Billionaire-backed socialist movements

The $2 Billion Machine Funding Zohran Mamdani

EDITOR'S NOTES

What passes for “grassroots” politics today is often little more than an astroturf operation wrapped in social justice branding. The story below dissects the money-laundering mechanisms behind one of the most powerful political machines in America—the Working Families Party. As you’ll see, when billionaires fund socialism through tax-exempt shells, the term “populist uprising” becomes theater. And you, the taxpayer, are left holding the bill.

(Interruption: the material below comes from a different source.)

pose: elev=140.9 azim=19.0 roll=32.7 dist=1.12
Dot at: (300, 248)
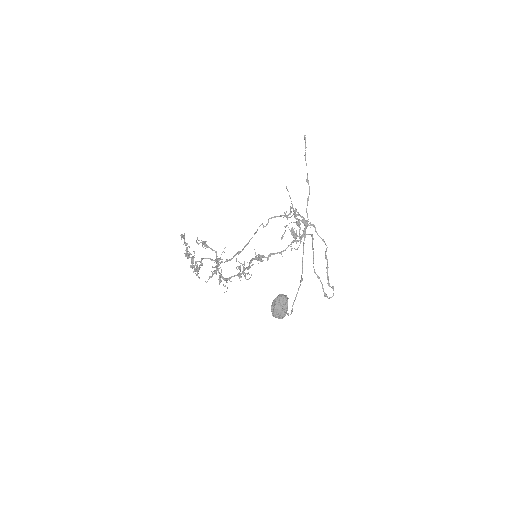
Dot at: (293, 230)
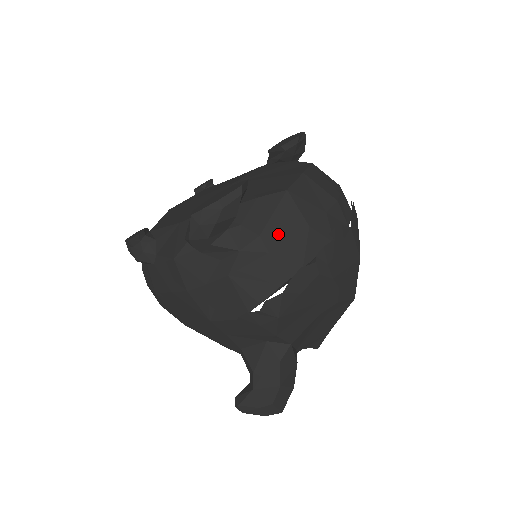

The Socialist Face of a Billionaire-Backed Machine

Let’s call it what it is: political money laundering dressed in progressive drag. While the media hypes the rise of so-called “grassroots” movements like New York's Working Families Party (WFP), the real engine behind these campaigns is an elite donor class using shell charities and PACs to puppeteer the revolution—from above.

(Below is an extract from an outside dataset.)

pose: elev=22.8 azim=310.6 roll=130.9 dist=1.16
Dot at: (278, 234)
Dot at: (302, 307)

Take Zohran Mamdani, the socialist darling of the WFP. After taking office, Mamdani triumphantly declared on NBC that “billionaires shouldn’t exist.” Stirring words—until you follow the money. Mamdani's campaign was buoyed by over $2 million in spending from PACs and “advocacy” groups, the bulk of which traces back to the very billionaire class he denounces. If that smells like hypocrisy, it’s because it is. The idea of billionaires funding a socialist candidate isn’t just ironic—it’s a masterclass in political misdirection.

But this isn't just about Mamdani. This is a system. A rigged apparatus. And it's operating right under the IRS’s nose.

The Soros Network: A $5.57 Billion Shadow Pipeline

Let’s follow the paper trail. It begins, unsurprisingly, with George Soros—the perennial funder of progressive causes. His $4.5 billion “charity,” the Open Society Institute, enjoys full tax exemption while pumping money into political satellite organizations like the Tides Foundation, which somehow reports $350 million in annual activity despite claiming zero employees. From there, the money trickles—no, floods—into groups like the Working Families Organization, a 501(c)(4), which then bankrolls the PACs pushing candidates like Mamdani to the podium.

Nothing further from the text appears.